Pitfall 6: Inconsistent Notation
Problem:
Using
x
for input in one section,
X
in another.
Solution:
Define all notation upfront. Create a notation table (appendix) if needed.
Reference:
references/cs_conventions.md
(Section 1)
Tips for Efficient Writing
Draft quickly, revise thoroughly:
Don't aim for perfection in the first draft
Get ideas down, then refine structure and clarity
Write sections out of order:
Start with Methods and Results (most concrete)
Then Introduction and Related Work
Finally Abstract and Conclusion
Use figures early:
Create key figures (architecture, main results) before writing
Figures clarify your thinking and guide the narrative
Get feedback early:
Share drafts with co-authors and colleagues
Mock reviews identify issues before submission
Iterate on structure:
If a section feels wrong, revisit the narrative arc
Ensure every section advances Problem → Solution → Evidence → Implications
Use the checklists proactively:
Before drafting a section, read the checklist to know what to include
After drafting, use the checklist to verify completeness
Advanced: Handling Special Cases
Writing for Top-Tier Venues
Higher bar for novelty and rigor
Ensure the contribution is significant, not incremental
Strong baselines
Compare against state-of-the-art, not just simple methods
Comprehensive evaluation
Multiple datasets, extensive ablations, sensitivity analyses
Polished presentation
High-quality figures, clear writing, consistent notation
Writing Rebuttals
Address all concerns
Even if you disagree, engage respectfully
Provide evidence
If reviewers doubt a claim, provide additional results or citations
Be concise
Rebuttals have strict length limits; prioritize major issues
Highlight changes
"We added an experiment (Table 3) showing..."
Writing Thesis Chapters
More comprehensive
Deeper background, extended related work, lessons learned
Narrative continuity
Ensure chapters connect (e.g., Chapter 3 builds on Chapter 2)
Broader scope
Can include negative results and explorations that didn't pan out
Use
assets/section_checklists.md
(Long-Form Paper Checklist)
Summary: The Golden Workflow
Plan the narrative
Problem → Solution → Evidence → Implications
Draft section-by-section
Use structure guidelines from
references/narrative_framework.md
Revise for clarity
Apply principles from
references/sentence_clarity.md
Polish and comply
Use
references/phrasebank.md
and
references/cs_conventions.md
Quality check
Run through
assets/section_checklists.md
Remember:
Papers are stories, not templates
Clarity comes from structure (old-to-new, topic/stress positions)

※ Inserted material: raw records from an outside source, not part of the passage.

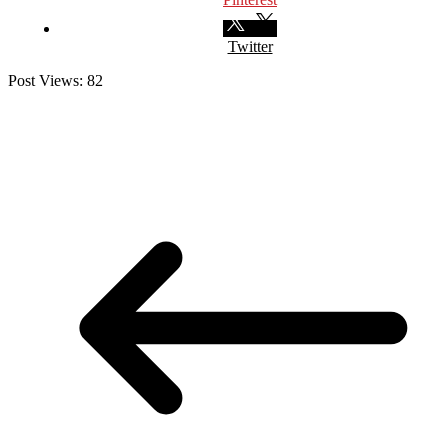
Twitter
Post Views:
82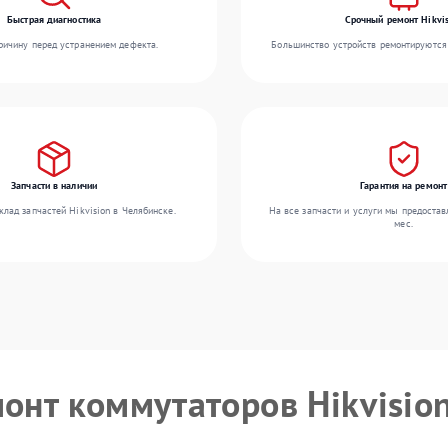
Быстрая диагностика
Срочный ремонт Hikvis
ичину перед устранением дефекта.
Большинство устройств ремонтируются 
Запчасти в наличии
Гарантия на ремонт
лад запчастей Hikvision в Челябинске.
На все запчасти и услуги мы предостав
мес.
монт коммутаторов Hikvisio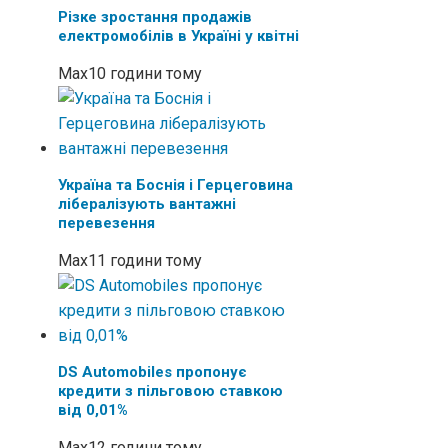
Різке зростання продажів
електромобілів в Україні у квітні
Max
10 години тому
Україна та Боснія і Герцеговина
лібералізують вантажні
перевезення
Max
11 години тому
DS Automobiles пропонує
кредити з пільговою ставкою
від 0,01%
Max
12 години тому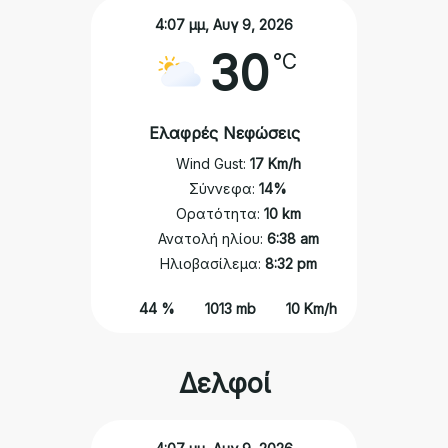
4:07 μμ,
Αυγ 9, 2026
30
°C
Ελαφρές Νεφώσεις
Wind Gust:
17 Km/h
Σύννεφα:
14%
Ορατότητα:
10 km
Ανατολή ηλίου:
6:38 am
Ηλιοβασίλεμα:
8:32 pm
44 %
1013 mb
10 Km/h
Δελφοί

Every claim needs evidence; every design choice needs justification
Honest limitations increase credibility
When in doubt, ask:
"Does this advance the narrative arc?"
"Can a reader reproduce this?"
"Is this claim supported?"
"Is this the simplest, clearest way to express this?"
Getting Started
For a new paper:
Read
references/narrative_framework.md
(Core Principle)
Use
assets/section_checklists.md
(Quick Pre-Draft Planning Checklist)
Outline your paper's narrative arc in 4 sentences (Problem, Solution, Evidence, Implications)

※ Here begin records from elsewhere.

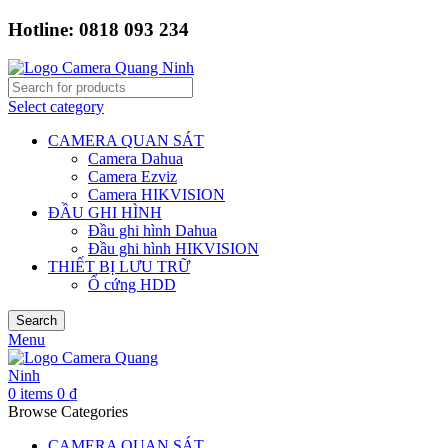
Hotline: 0818 093 234
Select category
CAMERA QUAN SÁT
Camera Dahua
Camera Ezviz
Camera HIKVISION
ĐẦU GHI HÌNH
Đầu ghi hình Dahua
Đầu ghi hình HIKVISION
THIẾT BỊ LƯU TRỮ
Ổ cứng HDD
Search
Menu
0
items
0
₫
Browse Categories
CAMERA QUAN SÁT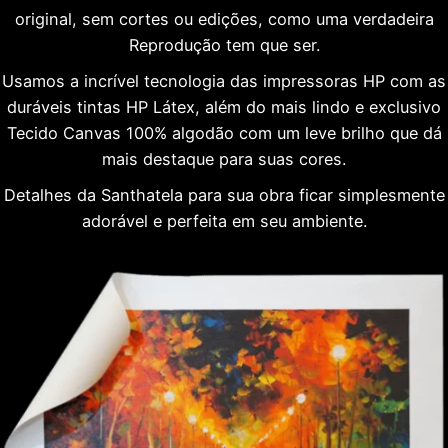
original, sem cortes ou edições, como uma verdadeira
Reprodução tem que ser.
Usamos a incrível tecnologia das impressoras HP com as
duráveis tintas HP Látex, além do mais lindo e exclusivo
Tecido Canvas 100% algodão com um leve brilho que dá
mais destaque para suas cores.
Detalhes da Santhatela para sua obra ficar simplesmente
adorável e perfeita em seu ambiente.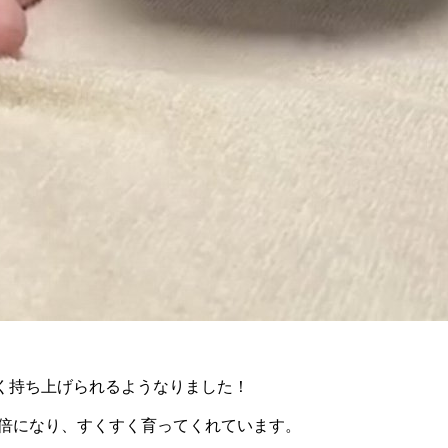
く持ち上げられるようなりました！
倍になり、すくすく育ってくれています。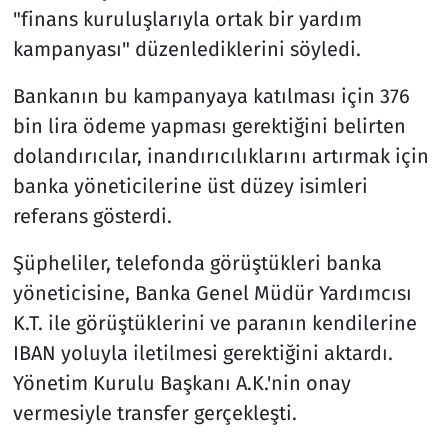
"finans kuruluşlarıyla ortak bir yardım
kampanyası" düzenlediklerini söyledi.
Bankanın bu kampanyaya katılması için 376
bin lira ödeme yapması gerektiğini belirten
dolandırıcılar, inandırıcılıklarını artırmak için
banka yöneticilerine üst düzey isimleri
referans gösterdi.
Şüpheliler, telefonda görüştükleri banka
yöneticisine, Banka Genel Müdür Yardımcısı
K.T. ile görüştüklerini ve paranın kendilerine
IBAN yoluyla iletilmesi gerektiğini aktardı.
Yönetim Kurulu Başkanı A.K.'nin onay
vermesiyle transfer gerçekleşti.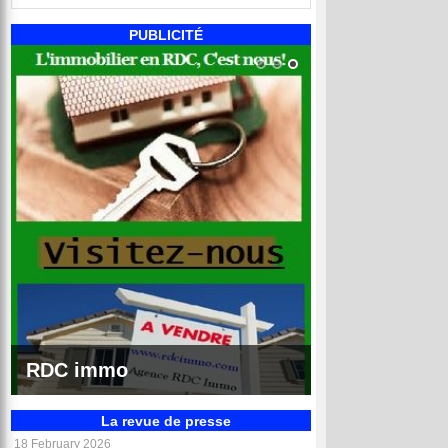
PUBLICITÉ
RDC annonces
La revue de presse
18 February 2026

Draft section-by-section, checking checklists as you go
For revising an existing draft:
Identify the issue (structure, clarity, compliance)
Consult the relevant reference file
Apply fixes systematically
Re-check with the appropriate checklist
For sentence-level issues:
Read
references/sentence_clarity.md
(Three Golden Rules)
Apply to each problematic paragraph
Check: Old-to-new flow, stress position usage, subject-verb proximity
Ready to write? Let's build a clear, compelling paper together.